### About this task
The result should be an exact copy of the entries that follow, with no pictures included.

### Provided information
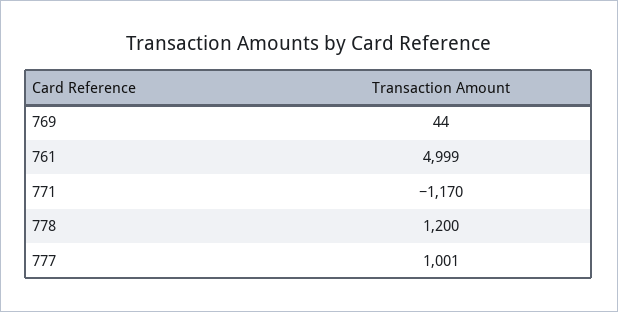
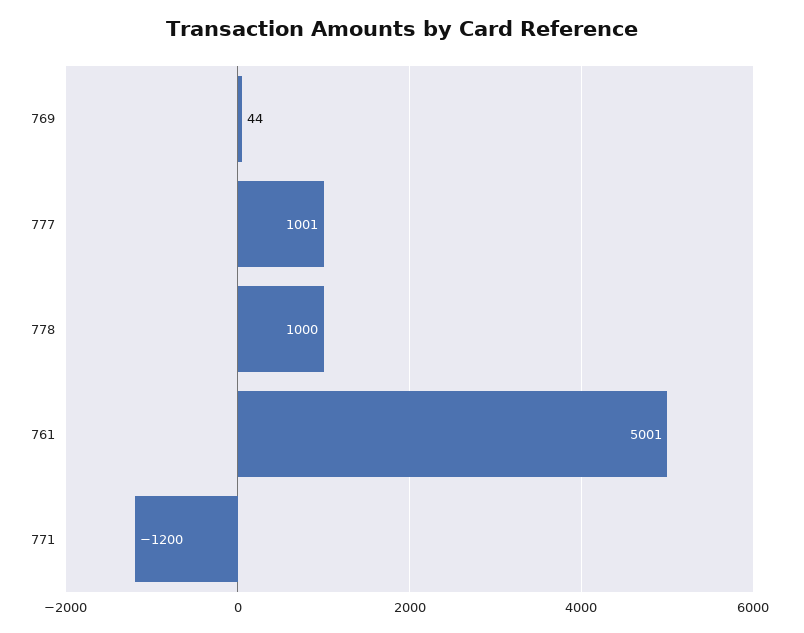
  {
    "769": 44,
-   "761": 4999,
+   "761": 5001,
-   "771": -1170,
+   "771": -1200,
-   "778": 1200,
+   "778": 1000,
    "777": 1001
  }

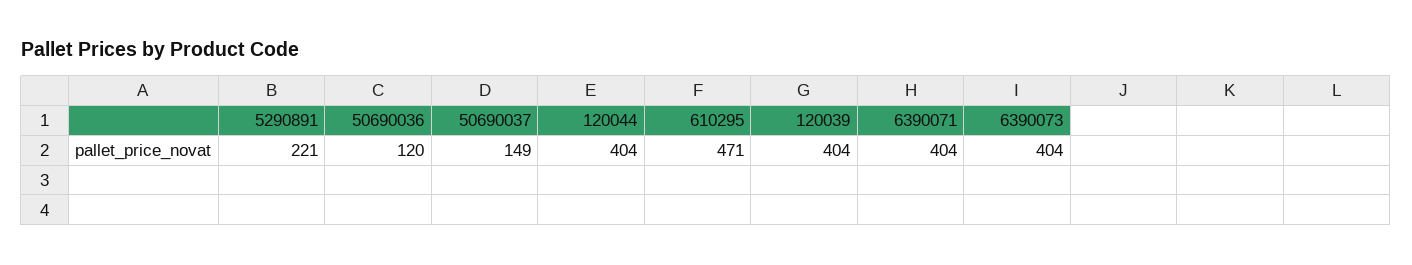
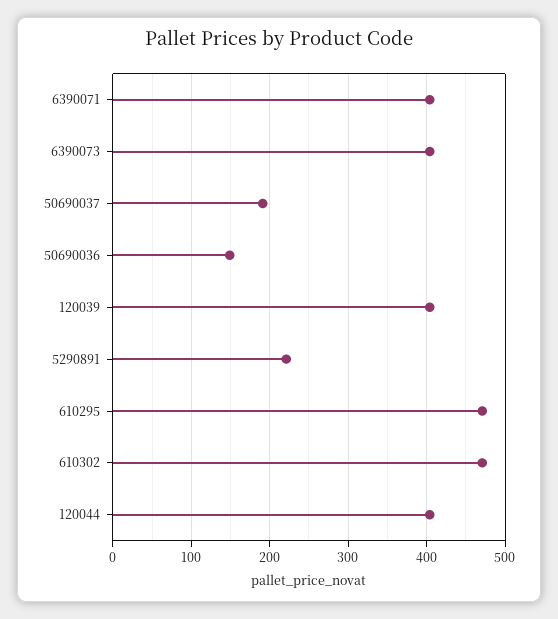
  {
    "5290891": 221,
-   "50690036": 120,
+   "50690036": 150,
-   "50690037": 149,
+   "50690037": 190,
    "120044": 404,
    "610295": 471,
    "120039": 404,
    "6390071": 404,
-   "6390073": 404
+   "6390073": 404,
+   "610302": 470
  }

### Solution to this exercise
  {
    "769": 44,
-   "761": 4999,
+   "761": 5001,
-   "771": -1170,
+   "771": -1200,
-   "778": 1200,
+   "778": 1000,
    "777": 1001
  }

  {
    "5290891": 221,
-   "50690036": 120,
+   "50690036": 150,
-   "50690037": 149,
+   "50690037": 190,
    "120044": 404,
    "610295": 471,
    "120039": 404,
    "6390071": 404,
-   "6390073": 404
+   "6390073": 404,
+   "610302": 470
  }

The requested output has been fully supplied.